The economic downturn has triggered a big rise in the number of personal bankruptcies last financial year, but despite the hard times business owners may have bucked the trend.

Close to 26,000 people filed for bankruptcy in 2007-08, 2.9% up on the previous year, according to new data released by the Insolvency and Trustee Service Australia.

The June 2008 quarter alone accounted for 7058 bankruptcies, well over a quarter of the total for the year and 7.4% up on the same period in 2007.

Tasmania saw the biggest increase in bankruptcies, up a whopping 15.9% for the year, while NSW also faired poorly with a 7.47% increase.

NSW accounted for 9938 of the nation’s bankruptcies, close to half the national total.

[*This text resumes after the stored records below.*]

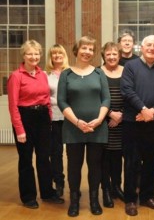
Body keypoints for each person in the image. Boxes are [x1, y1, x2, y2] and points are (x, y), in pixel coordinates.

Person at [7, 40, 64, 209]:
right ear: (23, 56)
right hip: (25, 118)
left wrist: (49, 118)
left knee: (44, 158)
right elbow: (13, 106)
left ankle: (47, 193)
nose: (34, 57)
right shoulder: (16, 76)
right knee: (26, 160)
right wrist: (19, 130)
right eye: (30, 53)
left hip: (43, 118)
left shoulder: (42, 75)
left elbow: (46, 99)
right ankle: (28, 196)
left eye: (37, 53)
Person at [57, 36, 110, 217]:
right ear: (76, 50)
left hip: (97, 127)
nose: (87, 52)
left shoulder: (99, 73)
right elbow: (62, 101)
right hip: (73, 128)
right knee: (74, 166)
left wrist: (99, 120)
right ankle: (74, 202)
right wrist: (78, 122)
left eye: (90, 49)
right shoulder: (66, 74)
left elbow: (106, 99)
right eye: (84, 48)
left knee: (95, 165)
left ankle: (95, 201)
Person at [120, 35, 154, 216]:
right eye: (148, 45)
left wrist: (153, 112)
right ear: (141, 48)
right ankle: (130, 200)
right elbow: (127, 90)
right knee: (131, 162)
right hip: (132, 122)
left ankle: (147, 196)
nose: (151, 48)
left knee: (151, 161)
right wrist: (143, 109)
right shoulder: (130, 67)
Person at [100, 42, 125, 208]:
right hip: (103, 121)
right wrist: (110, 114)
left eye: (114, 54)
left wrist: (121, 114)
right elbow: (95, 96)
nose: (111, 57)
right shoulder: (97, 72)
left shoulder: (126, 71)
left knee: (118, 157)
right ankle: (106, 190)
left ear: (119, 55)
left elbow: (132, 94)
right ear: (103, 56)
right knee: (104, 158)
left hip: (123, 121)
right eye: (108, 54)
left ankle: (117, 186)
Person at [46, 44, 69, 197]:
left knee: (74, 153)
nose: (57, 56)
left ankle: (74, 185)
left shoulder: (71, 73)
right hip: (53, 117)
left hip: (71, 117)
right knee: (56, 152)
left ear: (64, 55)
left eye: (60, 53)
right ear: (51, 57)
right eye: (54, 54)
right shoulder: (45, 75)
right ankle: (59, 182)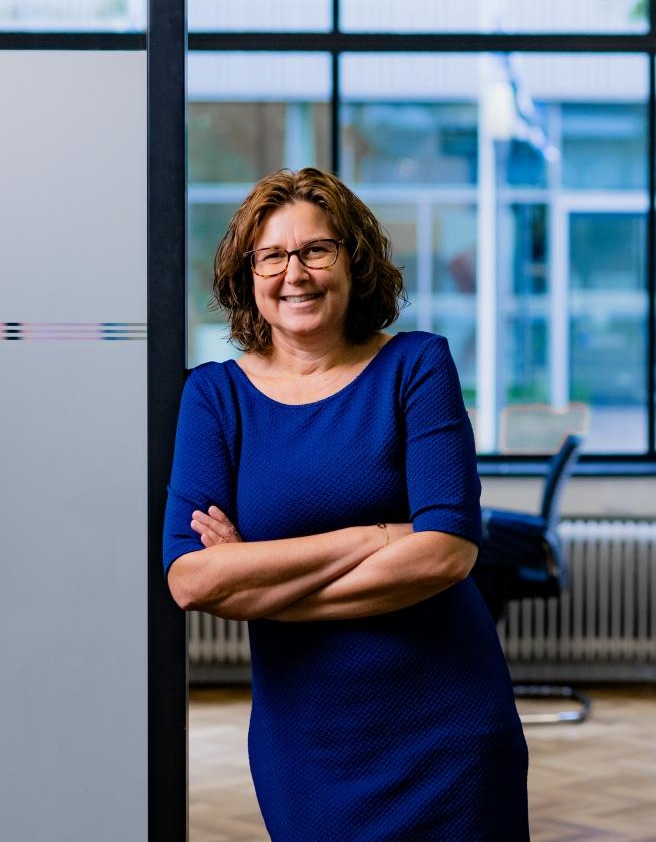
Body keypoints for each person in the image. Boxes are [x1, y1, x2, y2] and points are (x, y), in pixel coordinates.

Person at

South Australia faired best among the states with a 3.16% drop in bankruptcies, while Queensland also experienced a small (0.71%) fall.

But despite the overall increase in bankruptcy numbers, the proportion that resulted from involvement or an interest in a business actually declined in 2007-08.

Last financial year 17.4% of bankruptcies were business related, down from 19.6% in 2006-07. The overall number of business related bankruptcies also dropped from 4935 to 4519.

The consumer addiction to credit card debt could be one explanation for the shift, with the bankruptcies caused by excessive credit use lifting from 11% in 2000 to 27% in 2006-07.

The rise of the global credit squeeze could mean those numbers moved even higher in 2007-08 according to Jim Downey, principal with insolvency practice JP Downey & Co.

“I think there are a lot of people who live their lives with credit cards maxed out permanently, and they are probably finding it harder to consolidate those debts into bank loans because of the credit squeeze,” Downey says. “That means being stuck with compound rates at 20% instead of 8%, so unless you are very skilled at paying the minimum on by rotating the whole thing through, it is very hard to keep all the balls in the air.”

The data also reveals a jump in the use of personal insolvency agreements, a kind of voluntary administration under which creditors agree to accept only a portion of the money they are owed.

There was a 42.4% increase in personal insolvency agreements in 2007-08 to 309, with a third of those coming in the June quarter alone.

Personal insolvency agreements are particularly attractive to professionals such as barristers, solicitors and accountants because they can potentially shorten the period of bankruptcy and any associated disqualification from practicing, Downey says.